I have an integer linear program which has the following constraint
$$Z\in\{1,2,\ldots,K\}. \quad\quad\quad\quad\quad(\mathit{C1})$$
So $Z$ is an integer variable that takes values in the set $\{1,2,\ldots,K\}$.
I read that these types of variables can be replaced by binary variables. This can be done by introducing binary variables $Z_{k}\in\{0, 1\}$ and replace constraint $(\mathit{C1})$ by the following:
$$Z=\sum_{k=1}^{K}kZ_{k},\quad\quad\quad(\mathit{C1}')\\ \sum_{k=1}^{K}Z_{k}=1, \quad\quad\quad\quad(\mathit{C1}'')\\ Z_{k}\in\{0,1\}. \quad\quad\quad\quad(\mathit{C1}''')$$
What I do not understand is what are the variables in the new problem with constraints $(\mathit{C1}')$, $(\mathit{C1}'')$ and $(\mathit{C1}''')$? Is $Z$ still a variable? If so, why do we need such a transformation?
I mean, for me, $Z_k$ are the variables now but to solve the problem we need to set $Z=\sum_{k=1}^{K}kZ_{k}$ but then again what is $Z$ in this constraint?

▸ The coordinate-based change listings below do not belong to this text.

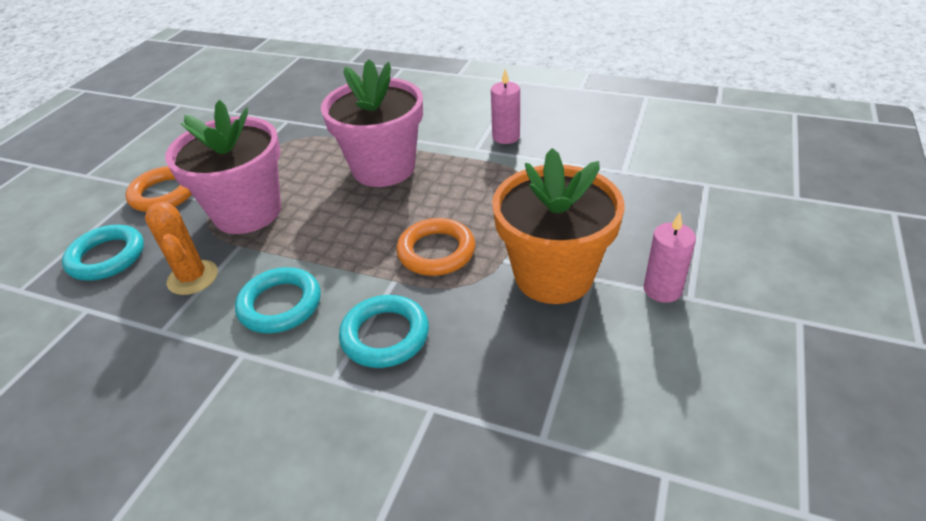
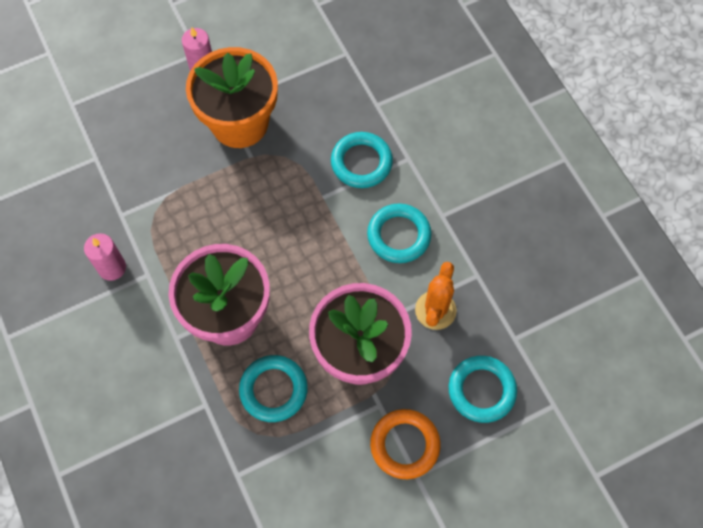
camera: 140 degrees left, 25 degrees up
orange ring [397,218,475,276] -> none
none -> turquoise ring [239,355,308,422]

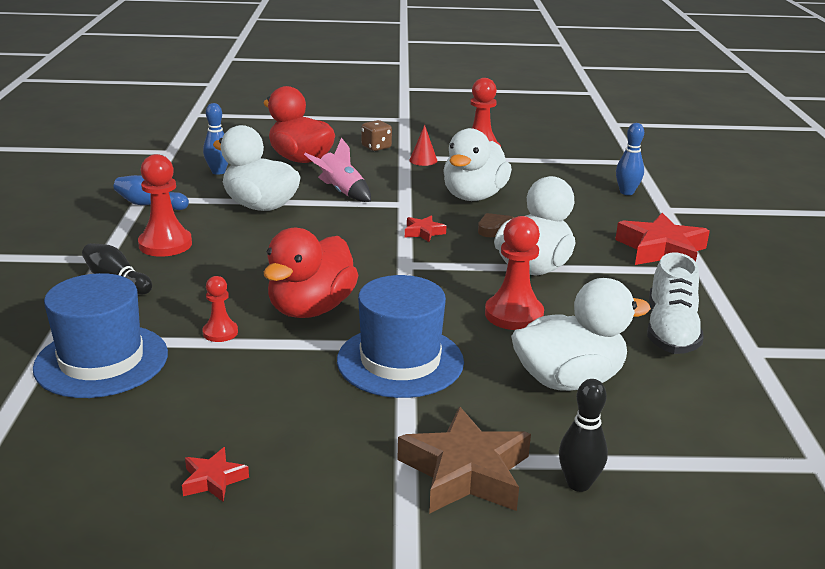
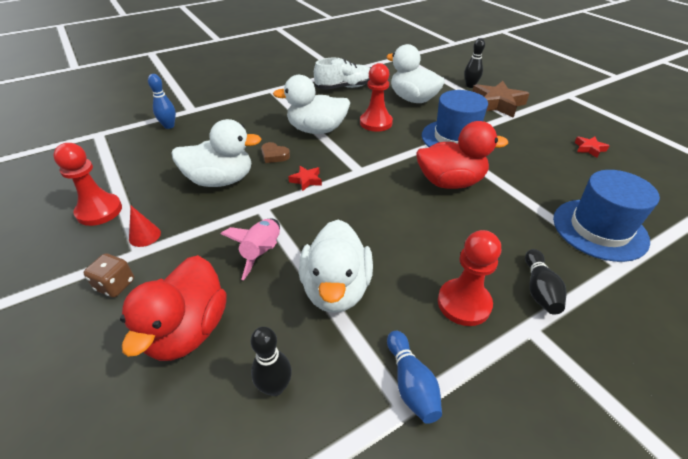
camera: 120 degrees left, 15 degrees up
red pawn [202,276,238,342] -> none
blue bowling pin [203,103,228,175] -> black bowling pin [250,327,292,396]
red star [615,213,710,265] -> none

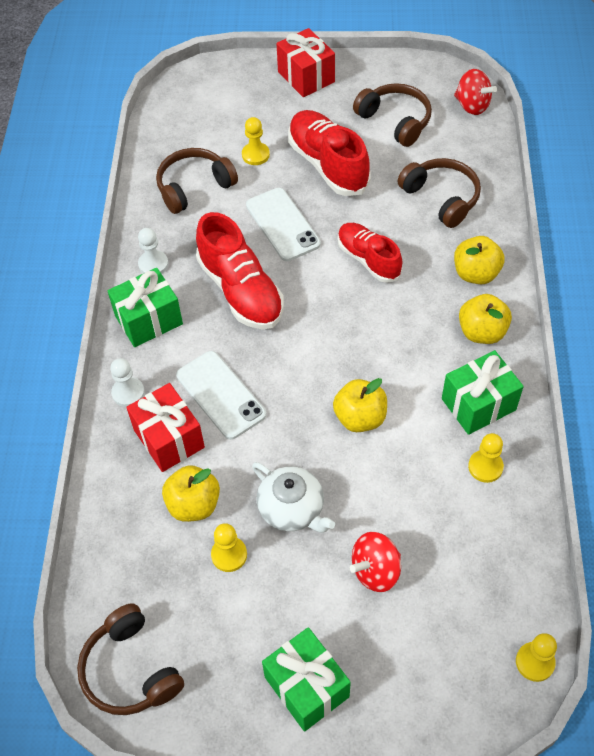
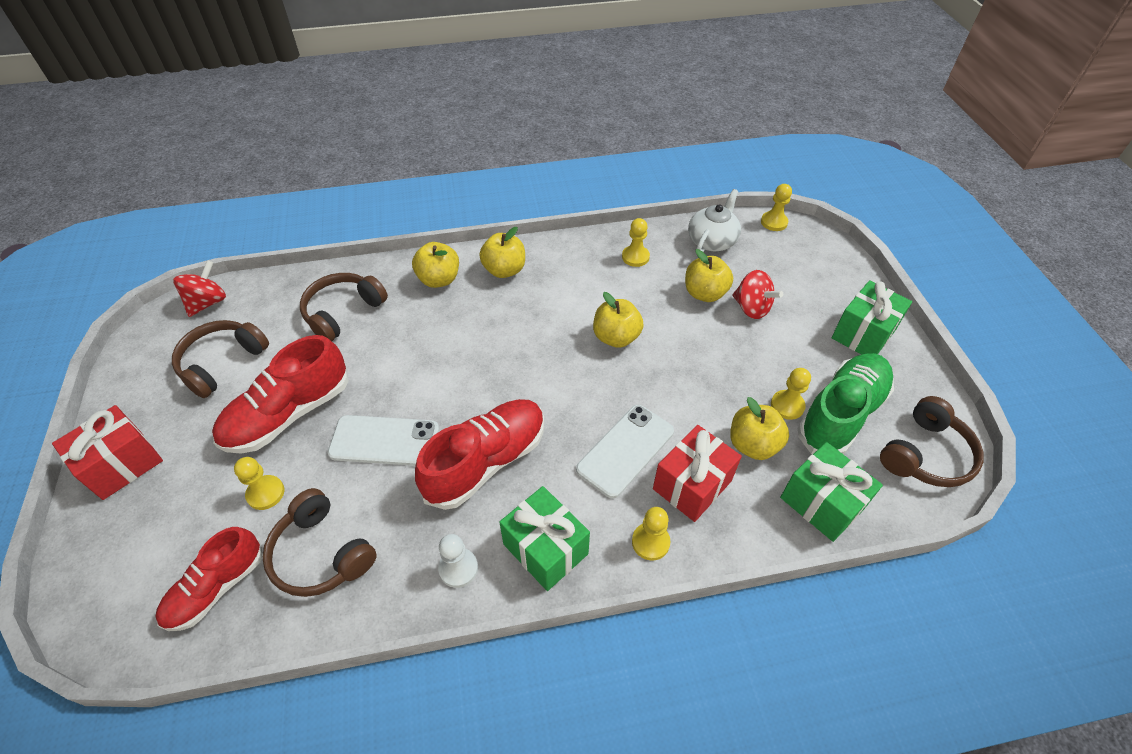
camera: 105 degrees left, 5 degrees down
white pawn [110,358,145,407] -> yellow pawn [632,507,671,560]
white phone [246,188,321,261] -> white phone turned 45 degrees clockwise [328,415,439,466]
white teapot [252,462,335,533] -> white teapot moved to [688,189,741,252]
red shoe [338,223,402,283] -> red shoe moved to [155,527,263,631]
green gift [442,350,524,435] -> green gift moved to [780,442,883,542]
none -> yellow apple [685,249,733,302]
none -> green shoe [798,353,894,455]

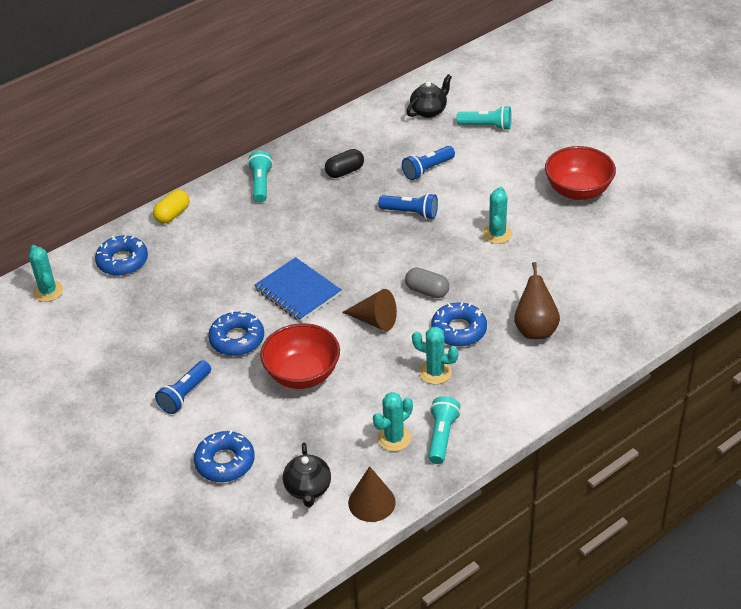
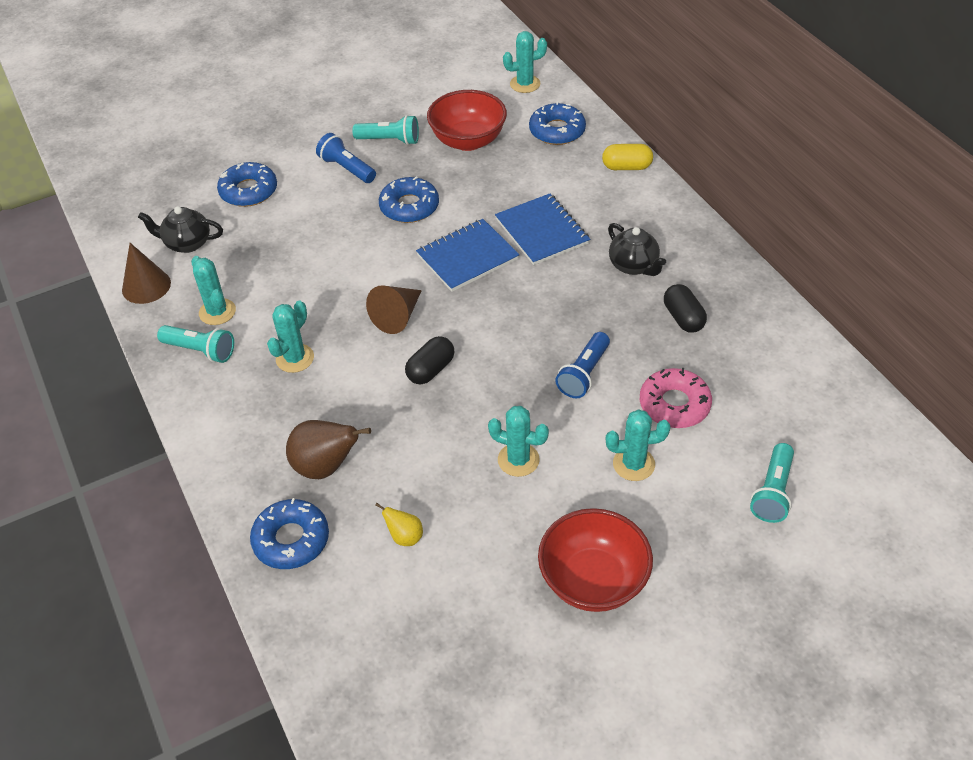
camera: 100 degrees right, 5 degrees up
yellow capsule [153,190,189,224] -> yellow capsule turned 45 degrees counterclockwise [602,144,653,170]
turquoise flashlight [248,151,273,203] -> turquoise flashlight moved to [352,115,419,145]
red bowl [260,323,340,389] -> red bowl moved to [427,90,507,151]
blue flashlight [402,146,455,180] -> pink donut [640,368,712,428]
grey capsule [405,267,449,298] -> black capsule [405,336,454,384]
black teapot [406,74,452,118] -> black teapot moved to [608,223,666,276]
blue donut [431,302,487,346] -> blue donut moved to [250,498,329,569]
none -> yellow pear [375,503,423,546]
none -> blue notebook [495,194,590,265]
none -> turquoise cactus [606,409,670,481]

The idea is to replace all occurences of $Z$ with $\sum_{k=1}^K kZ_k$, so that the new problem only has binary variables $Z_k$ instead of the integer variable $Z$. Your formula $(C1')$ should not be a constraint in the final formulation. (Although if you add it as a constraint, you can leave $Z$ in other constraints as-is, and drop the integrality constraint on $Z$).